<<<<

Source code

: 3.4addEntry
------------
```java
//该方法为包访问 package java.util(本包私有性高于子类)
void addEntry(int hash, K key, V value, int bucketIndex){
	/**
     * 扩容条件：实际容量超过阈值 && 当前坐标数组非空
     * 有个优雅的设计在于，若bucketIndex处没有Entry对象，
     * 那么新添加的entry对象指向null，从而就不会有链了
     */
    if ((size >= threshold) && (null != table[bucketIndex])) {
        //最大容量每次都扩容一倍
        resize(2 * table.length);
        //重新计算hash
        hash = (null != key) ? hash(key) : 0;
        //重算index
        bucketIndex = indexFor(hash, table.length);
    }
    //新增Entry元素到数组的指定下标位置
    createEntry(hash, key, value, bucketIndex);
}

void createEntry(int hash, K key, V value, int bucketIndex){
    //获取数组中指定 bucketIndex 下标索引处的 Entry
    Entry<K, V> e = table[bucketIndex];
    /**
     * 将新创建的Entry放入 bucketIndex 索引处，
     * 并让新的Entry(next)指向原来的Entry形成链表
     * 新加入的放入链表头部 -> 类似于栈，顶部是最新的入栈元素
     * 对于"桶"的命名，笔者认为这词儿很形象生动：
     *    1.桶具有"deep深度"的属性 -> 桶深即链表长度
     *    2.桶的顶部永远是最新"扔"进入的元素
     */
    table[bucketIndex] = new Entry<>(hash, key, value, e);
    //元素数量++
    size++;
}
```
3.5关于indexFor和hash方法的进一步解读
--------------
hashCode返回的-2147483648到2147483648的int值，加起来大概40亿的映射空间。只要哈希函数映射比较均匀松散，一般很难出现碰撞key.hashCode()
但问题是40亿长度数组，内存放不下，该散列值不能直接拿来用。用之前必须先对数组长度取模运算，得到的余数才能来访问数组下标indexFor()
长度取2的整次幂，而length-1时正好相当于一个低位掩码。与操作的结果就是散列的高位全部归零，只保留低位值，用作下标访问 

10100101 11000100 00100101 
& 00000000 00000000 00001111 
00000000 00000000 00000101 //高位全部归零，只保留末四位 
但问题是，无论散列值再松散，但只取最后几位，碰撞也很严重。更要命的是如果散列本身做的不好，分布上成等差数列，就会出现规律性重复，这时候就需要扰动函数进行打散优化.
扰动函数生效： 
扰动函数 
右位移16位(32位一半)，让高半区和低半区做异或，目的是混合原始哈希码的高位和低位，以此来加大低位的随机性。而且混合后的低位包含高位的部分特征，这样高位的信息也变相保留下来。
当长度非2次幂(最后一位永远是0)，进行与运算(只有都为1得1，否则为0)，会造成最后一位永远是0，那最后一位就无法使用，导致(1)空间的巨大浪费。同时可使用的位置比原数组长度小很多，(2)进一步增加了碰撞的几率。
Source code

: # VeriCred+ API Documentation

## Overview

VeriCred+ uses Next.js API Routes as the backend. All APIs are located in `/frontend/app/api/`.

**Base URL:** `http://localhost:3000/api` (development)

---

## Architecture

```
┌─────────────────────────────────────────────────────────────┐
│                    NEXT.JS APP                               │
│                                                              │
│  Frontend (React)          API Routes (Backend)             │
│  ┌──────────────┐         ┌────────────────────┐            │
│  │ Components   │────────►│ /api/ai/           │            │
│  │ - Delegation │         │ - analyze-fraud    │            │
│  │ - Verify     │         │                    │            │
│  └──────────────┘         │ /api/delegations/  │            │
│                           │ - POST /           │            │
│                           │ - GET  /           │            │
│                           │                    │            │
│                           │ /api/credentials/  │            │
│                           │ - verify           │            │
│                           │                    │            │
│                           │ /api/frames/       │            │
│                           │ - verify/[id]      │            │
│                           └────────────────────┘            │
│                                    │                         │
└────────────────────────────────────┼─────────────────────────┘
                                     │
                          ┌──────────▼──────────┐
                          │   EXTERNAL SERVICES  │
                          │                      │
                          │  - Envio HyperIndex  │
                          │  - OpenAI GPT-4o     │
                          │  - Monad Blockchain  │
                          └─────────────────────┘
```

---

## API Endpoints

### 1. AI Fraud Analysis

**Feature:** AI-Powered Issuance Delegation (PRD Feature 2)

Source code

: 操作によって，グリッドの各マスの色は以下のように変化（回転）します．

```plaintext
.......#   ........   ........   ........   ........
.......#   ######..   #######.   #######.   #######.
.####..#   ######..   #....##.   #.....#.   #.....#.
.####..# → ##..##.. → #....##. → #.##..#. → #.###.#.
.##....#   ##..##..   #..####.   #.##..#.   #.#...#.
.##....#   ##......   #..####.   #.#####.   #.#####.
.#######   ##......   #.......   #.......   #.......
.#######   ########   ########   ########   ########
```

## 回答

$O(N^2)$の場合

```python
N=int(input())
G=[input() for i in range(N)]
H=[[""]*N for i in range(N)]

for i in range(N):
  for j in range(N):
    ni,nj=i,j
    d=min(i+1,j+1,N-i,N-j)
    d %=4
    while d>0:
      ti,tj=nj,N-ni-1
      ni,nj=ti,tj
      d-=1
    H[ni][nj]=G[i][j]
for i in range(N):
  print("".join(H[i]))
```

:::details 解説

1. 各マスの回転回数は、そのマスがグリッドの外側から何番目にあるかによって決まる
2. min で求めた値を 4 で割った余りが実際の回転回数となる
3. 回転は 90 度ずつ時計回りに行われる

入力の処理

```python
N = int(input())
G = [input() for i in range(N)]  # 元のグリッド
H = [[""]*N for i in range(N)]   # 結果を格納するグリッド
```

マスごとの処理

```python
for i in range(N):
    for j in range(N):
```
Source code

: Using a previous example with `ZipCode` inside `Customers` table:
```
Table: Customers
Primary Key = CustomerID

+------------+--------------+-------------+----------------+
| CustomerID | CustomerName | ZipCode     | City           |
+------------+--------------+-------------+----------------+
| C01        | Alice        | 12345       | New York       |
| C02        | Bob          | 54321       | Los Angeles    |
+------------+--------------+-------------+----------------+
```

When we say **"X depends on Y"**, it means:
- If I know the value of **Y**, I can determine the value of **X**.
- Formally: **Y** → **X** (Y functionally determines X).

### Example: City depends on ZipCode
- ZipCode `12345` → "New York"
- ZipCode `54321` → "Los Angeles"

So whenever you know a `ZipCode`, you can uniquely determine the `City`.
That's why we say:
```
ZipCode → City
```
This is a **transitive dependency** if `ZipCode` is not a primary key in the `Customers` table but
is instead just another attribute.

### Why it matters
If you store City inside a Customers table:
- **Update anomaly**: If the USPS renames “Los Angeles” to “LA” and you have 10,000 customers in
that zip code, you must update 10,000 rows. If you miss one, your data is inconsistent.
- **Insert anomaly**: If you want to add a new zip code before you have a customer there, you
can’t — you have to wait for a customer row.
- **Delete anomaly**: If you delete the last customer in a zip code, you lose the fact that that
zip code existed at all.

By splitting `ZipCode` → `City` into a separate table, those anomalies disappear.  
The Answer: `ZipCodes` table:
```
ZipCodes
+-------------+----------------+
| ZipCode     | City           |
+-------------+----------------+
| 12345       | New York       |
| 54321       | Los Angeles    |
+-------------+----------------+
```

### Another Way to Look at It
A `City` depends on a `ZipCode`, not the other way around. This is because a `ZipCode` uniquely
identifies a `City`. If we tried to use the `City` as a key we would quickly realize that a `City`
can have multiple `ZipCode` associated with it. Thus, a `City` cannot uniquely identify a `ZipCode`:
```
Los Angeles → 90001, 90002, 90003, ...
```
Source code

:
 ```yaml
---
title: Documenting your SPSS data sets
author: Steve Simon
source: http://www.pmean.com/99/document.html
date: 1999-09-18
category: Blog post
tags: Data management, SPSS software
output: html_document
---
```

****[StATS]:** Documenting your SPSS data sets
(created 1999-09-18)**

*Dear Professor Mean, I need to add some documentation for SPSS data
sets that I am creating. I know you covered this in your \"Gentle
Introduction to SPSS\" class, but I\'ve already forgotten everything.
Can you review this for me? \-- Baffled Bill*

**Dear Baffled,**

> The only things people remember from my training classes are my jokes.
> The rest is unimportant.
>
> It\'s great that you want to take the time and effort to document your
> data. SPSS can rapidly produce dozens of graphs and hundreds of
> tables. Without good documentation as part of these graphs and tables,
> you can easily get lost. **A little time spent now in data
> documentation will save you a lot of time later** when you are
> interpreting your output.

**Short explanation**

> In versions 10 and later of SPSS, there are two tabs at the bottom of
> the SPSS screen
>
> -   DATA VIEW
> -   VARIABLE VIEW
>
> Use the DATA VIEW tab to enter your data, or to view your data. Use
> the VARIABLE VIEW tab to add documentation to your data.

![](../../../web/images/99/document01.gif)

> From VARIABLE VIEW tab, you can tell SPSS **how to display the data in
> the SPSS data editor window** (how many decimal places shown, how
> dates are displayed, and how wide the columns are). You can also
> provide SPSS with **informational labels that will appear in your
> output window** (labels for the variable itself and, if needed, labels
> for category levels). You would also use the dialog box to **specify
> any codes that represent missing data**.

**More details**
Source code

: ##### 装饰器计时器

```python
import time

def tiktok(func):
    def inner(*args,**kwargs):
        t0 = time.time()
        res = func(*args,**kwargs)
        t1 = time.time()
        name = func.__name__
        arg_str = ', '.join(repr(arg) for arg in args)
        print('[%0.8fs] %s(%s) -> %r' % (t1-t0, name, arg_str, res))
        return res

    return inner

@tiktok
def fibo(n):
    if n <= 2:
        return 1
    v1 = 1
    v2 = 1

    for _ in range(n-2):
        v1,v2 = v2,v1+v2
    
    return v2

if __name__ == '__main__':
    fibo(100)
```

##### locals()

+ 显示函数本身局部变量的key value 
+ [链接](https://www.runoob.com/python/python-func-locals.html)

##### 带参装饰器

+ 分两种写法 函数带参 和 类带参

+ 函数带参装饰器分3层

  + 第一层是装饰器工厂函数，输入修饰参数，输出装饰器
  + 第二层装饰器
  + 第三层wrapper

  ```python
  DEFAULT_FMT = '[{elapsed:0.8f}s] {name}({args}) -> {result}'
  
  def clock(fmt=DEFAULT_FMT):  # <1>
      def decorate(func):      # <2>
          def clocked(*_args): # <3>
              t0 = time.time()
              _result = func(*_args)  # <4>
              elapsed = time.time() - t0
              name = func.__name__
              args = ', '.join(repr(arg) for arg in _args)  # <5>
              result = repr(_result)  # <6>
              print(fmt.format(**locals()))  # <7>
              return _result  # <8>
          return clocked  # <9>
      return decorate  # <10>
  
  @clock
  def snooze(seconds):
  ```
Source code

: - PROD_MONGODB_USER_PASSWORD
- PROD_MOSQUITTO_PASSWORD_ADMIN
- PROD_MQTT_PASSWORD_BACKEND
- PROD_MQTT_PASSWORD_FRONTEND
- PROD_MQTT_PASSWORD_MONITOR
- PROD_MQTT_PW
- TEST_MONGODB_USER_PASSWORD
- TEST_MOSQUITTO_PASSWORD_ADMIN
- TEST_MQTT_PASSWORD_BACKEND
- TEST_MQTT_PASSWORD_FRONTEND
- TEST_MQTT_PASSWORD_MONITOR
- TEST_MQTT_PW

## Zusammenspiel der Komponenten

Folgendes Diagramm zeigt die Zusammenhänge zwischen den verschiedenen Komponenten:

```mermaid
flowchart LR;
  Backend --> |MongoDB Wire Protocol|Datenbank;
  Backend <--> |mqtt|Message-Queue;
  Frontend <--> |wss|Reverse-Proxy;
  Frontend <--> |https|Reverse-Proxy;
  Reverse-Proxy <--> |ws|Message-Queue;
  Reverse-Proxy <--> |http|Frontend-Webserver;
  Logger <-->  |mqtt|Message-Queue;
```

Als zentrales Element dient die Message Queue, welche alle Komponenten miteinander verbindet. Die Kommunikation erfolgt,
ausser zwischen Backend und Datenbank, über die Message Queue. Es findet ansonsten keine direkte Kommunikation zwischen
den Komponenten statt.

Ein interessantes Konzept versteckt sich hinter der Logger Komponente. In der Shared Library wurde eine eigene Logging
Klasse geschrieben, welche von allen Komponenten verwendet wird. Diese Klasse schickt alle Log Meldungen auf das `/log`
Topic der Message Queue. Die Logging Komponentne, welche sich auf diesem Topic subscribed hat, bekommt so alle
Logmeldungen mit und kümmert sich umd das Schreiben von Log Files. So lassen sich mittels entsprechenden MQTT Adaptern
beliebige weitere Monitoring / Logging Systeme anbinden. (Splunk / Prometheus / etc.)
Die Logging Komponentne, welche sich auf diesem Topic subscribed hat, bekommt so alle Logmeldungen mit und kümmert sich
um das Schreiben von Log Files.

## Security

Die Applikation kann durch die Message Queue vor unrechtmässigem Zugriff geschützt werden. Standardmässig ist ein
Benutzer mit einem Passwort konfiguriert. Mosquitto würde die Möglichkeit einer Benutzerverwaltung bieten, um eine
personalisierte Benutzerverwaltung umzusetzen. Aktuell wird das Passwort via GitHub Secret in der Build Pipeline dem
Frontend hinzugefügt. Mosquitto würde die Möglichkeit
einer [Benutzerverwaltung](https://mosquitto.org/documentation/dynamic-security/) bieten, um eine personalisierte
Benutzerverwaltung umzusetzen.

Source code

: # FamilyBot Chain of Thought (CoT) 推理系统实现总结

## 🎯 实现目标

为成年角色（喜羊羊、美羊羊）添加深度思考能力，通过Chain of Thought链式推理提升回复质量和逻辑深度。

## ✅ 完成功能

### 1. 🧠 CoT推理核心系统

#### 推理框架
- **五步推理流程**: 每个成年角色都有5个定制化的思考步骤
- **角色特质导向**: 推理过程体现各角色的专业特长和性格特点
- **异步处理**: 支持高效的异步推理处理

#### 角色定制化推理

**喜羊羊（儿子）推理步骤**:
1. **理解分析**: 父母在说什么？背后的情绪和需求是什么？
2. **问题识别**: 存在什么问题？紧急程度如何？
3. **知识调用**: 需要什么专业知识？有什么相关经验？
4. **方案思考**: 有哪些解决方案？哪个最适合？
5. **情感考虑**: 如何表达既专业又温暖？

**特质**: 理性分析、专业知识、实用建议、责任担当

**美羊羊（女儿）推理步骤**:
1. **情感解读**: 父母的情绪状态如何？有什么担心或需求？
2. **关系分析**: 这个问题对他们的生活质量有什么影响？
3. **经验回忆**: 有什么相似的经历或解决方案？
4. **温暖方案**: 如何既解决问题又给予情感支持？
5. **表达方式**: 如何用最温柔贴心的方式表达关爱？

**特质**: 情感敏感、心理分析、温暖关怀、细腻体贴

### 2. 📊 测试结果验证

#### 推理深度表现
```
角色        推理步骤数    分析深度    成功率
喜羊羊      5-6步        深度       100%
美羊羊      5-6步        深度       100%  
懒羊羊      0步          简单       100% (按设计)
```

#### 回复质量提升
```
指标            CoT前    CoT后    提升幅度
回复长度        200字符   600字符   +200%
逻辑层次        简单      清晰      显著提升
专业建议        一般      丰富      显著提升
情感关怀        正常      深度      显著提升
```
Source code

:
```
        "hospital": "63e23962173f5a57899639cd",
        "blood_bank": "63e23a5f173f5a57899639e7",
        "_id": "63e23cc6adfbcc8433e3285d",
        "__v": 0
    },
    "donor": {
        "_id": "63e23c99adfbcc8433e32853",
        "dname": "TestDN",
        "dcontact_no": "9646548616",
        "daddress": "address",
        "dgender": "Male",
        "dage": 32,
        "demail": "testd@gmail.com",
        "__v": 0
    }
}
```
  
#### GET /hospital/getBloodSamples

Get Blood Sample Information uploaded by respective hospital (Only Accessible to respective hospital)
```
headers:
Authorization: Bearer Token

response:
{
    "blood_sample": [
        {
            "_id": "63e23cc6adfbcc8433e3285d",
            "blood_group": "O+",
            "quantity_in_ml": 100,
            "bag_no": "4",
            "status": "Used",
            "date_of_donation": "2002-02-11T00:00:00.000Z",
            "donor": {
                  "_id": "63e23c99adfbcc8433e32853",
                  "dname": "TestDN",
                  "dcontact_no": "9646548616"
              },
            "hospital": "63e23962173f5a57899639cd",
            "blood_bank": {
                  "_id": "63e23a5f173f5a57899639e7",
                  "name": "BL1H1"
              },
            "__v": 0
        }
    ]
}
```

>>>>

■ Exercise description ■
Return only the lines from the beginning of the material up to and including the line with "hashCode返回的-21", exactly as written.

■ Solution ■
Source code

: 3.4addEntry
------------
```java
//该方法为包访问 package java.util(本包私有性高于子类)
void addEntry(int hash, K key, V value, int bucketIndex){
	/**
     * 扩容条件：实际容量超过阈值 && 当前坐标数组非空
     * 有个优雅的设计在于，若bucketIndex处没有Entry对象，
     * 那么新添加的entry对象指向null，从而就不会有链了
     */
    if ((size >= threshold) && (null != table[bucketIndex])) {
        //最大容量每次都扩容一倍
        resize(2 * table.length);
        //重新计算hash
        hash = (null != key) ? hash(key) : 0;
        //重算index
        bucketIndex = indexFor(hash, table.length);
    }
    //新增Entry元素到数组的指定下标位置
    createEntry(hash, key, value, bucketIndex);
}

void createEntry(int hash, K key, V value, int bucketIndex){
    //获取数组中指定 bucketIndex 下标索引处的 Entry
    Entry<K, V> e = table[bucketIndex];
    /**
     * 将新创建的Entry放入 bucketIndex 索引处，
     * 并让新的Entry(next)指向原来的Entry形成链表
     * 新加入的放入链表头部 -> 类似于栈，顶部是最新的入栈元素
     * 对于"桶"的命名，笔者认为这词儿很形象生动：
     *    1.桶具有"deep深度"的属性 -> 桶深即链表长度
     *    2.桶的顶部永远是最新"扔"进入的元素
     */
    table[bucketIndex] = new Entry<>(hash, key, value, e);
    //元素数量++
    size++;
}
```
3.5关于indexFor和hash方法的进一步解读
--------------
hashCode返回的-2147483648到2147483648的int值，加起来大概40亿的映射空间。只要哈希函数映射比较均匀松散，一般很难出现碰撞key.hashCode()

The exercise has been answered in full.